Пора помолиться.
Одна из приятностей моего состояния — полная отстраненность, дающая безупречное чувство времени. Я говорю ей, что пора уходить, и она уходит.
Репетиция в семь. Сейчас — почти шесть. На самом деле, меня жутко ломает куда-то идти. Надо позвонить Джиму. Джим — единственный из всей команды, за кого я еще чувствую что- то вроде ответственности.
— Слушай, Копли, — ною я в трубку. — Я так устал.
— Так что, на репу тебя не ждать?
— Я этого не говорил.
— Скажем так: за твоими отчаянными стенаниями мне послышалось столь же отчаянное желание отменить сегодняшнюю репетицию.
— Какой ты у нас проницательный. Может быть, ты и прав. Наверное, мне действительно стоило бы уделять больше внимания своим потаённым чувствам. Есть возражения?
— Как я могу упустить возможность остаться дома и осквернить твой труп, пусть даже мысленно?
— Ты не сердишься?
— А ты догадайся.
— А я тупой.
— Слушай, у меня есть, чем заняться. Или, может быть, я позвоню Стиву Баторсу и приглашу его в студию, раз ты сегодня не можешь.
Я смеюсь.
— Копли, ты такой юморист. Знаешь, ко мне приходила Мерри. Только-только ушла. Ты же знаешь, о ком я?
— Твоя маленькая ученица?
— Ага…
— Не удивительно, что ты вымотался.
— И знаешь, что она у меня спросила? Она спросила, а правда, что ты однажды «случайно» убил одну десятилетнюю девочку.
— Что?!
— Честное слово. Не знаю, откуда она это взяла. Может быть, из твоих разговоров за сценой. Ты иногда такого наговоришь… В общем, я расхохотался, а Мерри просто сидела и таращилась на меня своими большими, немного испуганными глазами. Знаешь, иногда она меня беспокоит.
— Ну да, когда ты не занят, впиндюривая свою штуку ей в прямую кишку.
— Слушай… не надо. Она очень славная девочка.

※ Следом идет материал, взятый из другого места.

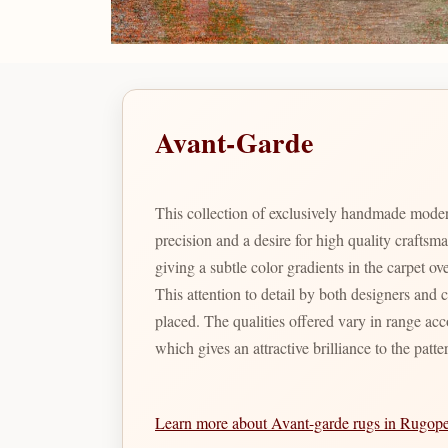
Avant-Garde
This collection of exclusively handmade moder
precision and a desire for high quality crafts
giving a subtle color gradients in the carpet o
This attention to detail by both designers and 
placed. The qualities offered vary in range acc
which gives an attractive brilliance to the patte
Learn more about Avant-garde rugs in Rugop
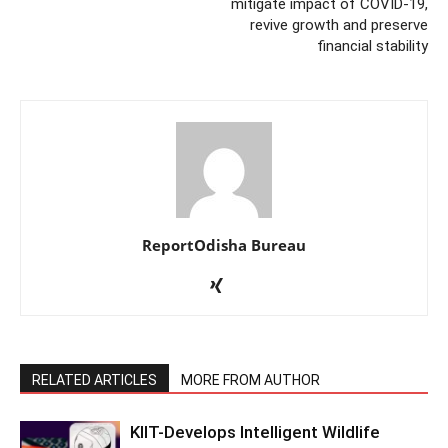
mitigate impact of COVID-19,
revive growth and preserve
financial stability
ReportOdisha Bureau
RELATED ARTICLES
MORE FROM AUTHOR
KIIT-Develops Intelligent Wildlife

— Ну да, очень славная девочка, а когда ты кончаешь, ты просто сдуваешь ее и убираешь в шкаф.
— Я ей сказал, что это убийство было не совсем «случайно».
— Что?! Ты ей сказал?! Ты, правда, сказал?! Да, с тебя станется. Но я же знаю, что ты ничего такого не говорил. Правда?..
— Неа.
— Ладно, ты будешь на репетиции или нет?
— Э… пусть решает судьба. Ты позвони Тому и Ларри, а я позвоню Марку, и если они еще не ушли, тогда мы ее отменяем. Следующая репетиция в четверг.
— Ладно.
Ребята еще не ушли, и все получилось, как я хотел.
5
Я не стал говорить ему о поездке, потому что он бы взбесился и стал бы кричать, что я пренебрегаю группой, бросаю их и все такое. Группа, надо сказать, какая-то убогонькая. Она мне давно уже неинтересна. Я — ее лидер, это моя команда, но я не считаю ее своим основным занятием. Я маскирую свое равнодушие непробиваемым пессимизмом и отвращением к жизни в целом — в этом мы с Копли вполне солидарны, но его не так-то легко провести. Еще немножко — и он меня точно раскусит. Но, как бы там ни было, ему придется мириться с моими решениями, потому что, если он не захочет мириться с моими решениями, это, как говорится, его проблемы.
Теперь у меня есть пара свободных часов до встречи с Криссой. И это хорошо. Я люблю быть один под джанком. Когда вмажешься, всегда есть, чем заняться. Джанк — как оргазм, растянутый во времени. Хочется просто отдаться на волю этих густых, мягких волн сверкающего наслаждения, которое исходит, как нежная ласка, откуда-то изнутри, и веки наливаются тяжестью, и иногда с губ срываются тихие стоны, эротические шумы в окружающей тишине. Все постороннее раздражает — все, что отвлекает; все, что требует внимания. Когда я под джанком, я даже на телефон почти не отвечаю.
А потом, разумеется, выясняется: то, что тебе нужно больше всего, для тебя это вредно. Я не соврал Джеку. То есть, конечно, соврал, но отчасти: я честно пытался преодолеть свою пагубную привычку. Бросал несколько раз за последний год. Но продержался максимум — три дня. Три дня — это уже достижение. Это надо отметить. А единственный способ отметить — это вмазаться и улететь.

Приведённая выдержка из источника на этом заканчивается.